→ **What the exercise asks**: Reproduce every text line of the data below verbatim, leaving out the pictures.

____

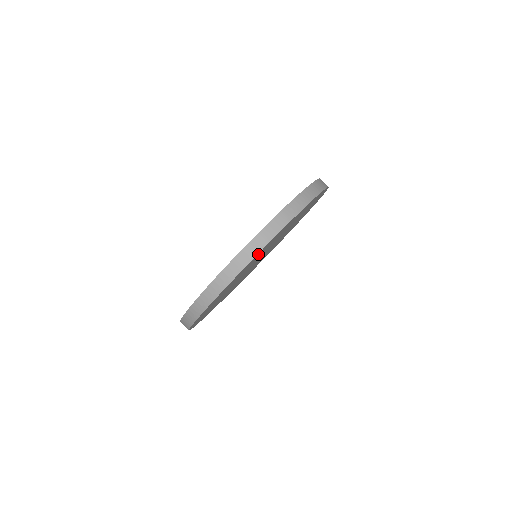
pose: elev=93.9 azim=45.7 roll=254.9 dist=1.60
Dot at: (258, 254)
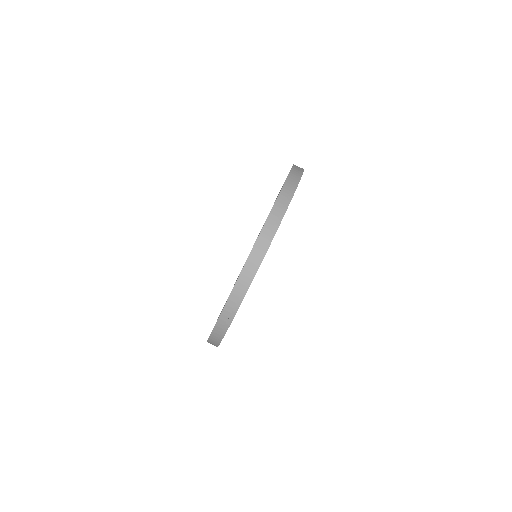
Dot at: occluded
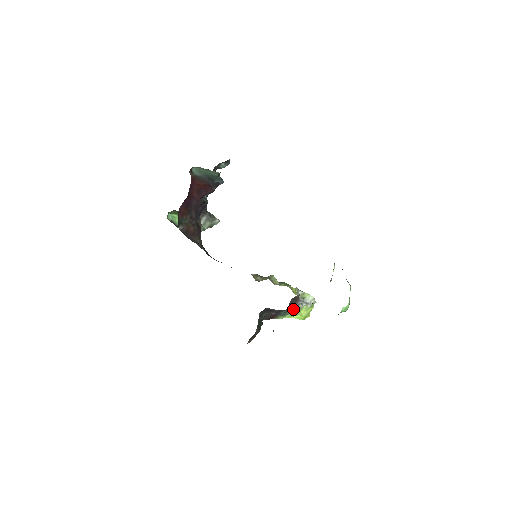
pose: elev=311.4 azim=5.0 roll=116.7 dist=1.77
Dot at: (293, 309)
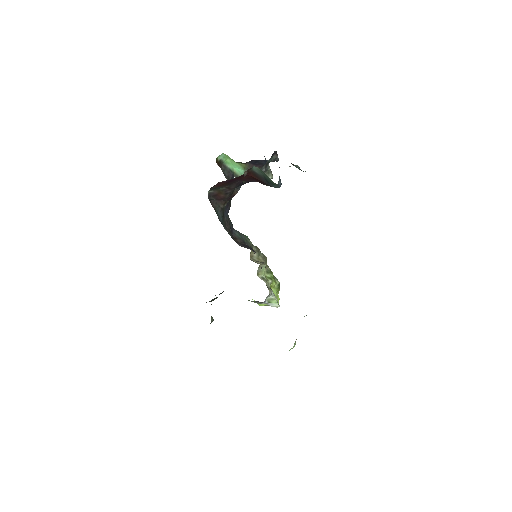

____

→ **The answer**:
pose: elev=93.9 azim=45.7 roll=254.9 dist=1.60
Dot at: (258, 254)
Dot at: occluded
pose: elev=311.4 azim=5.0 roll=116.7 dist=1.77
Dot at: (293, 309)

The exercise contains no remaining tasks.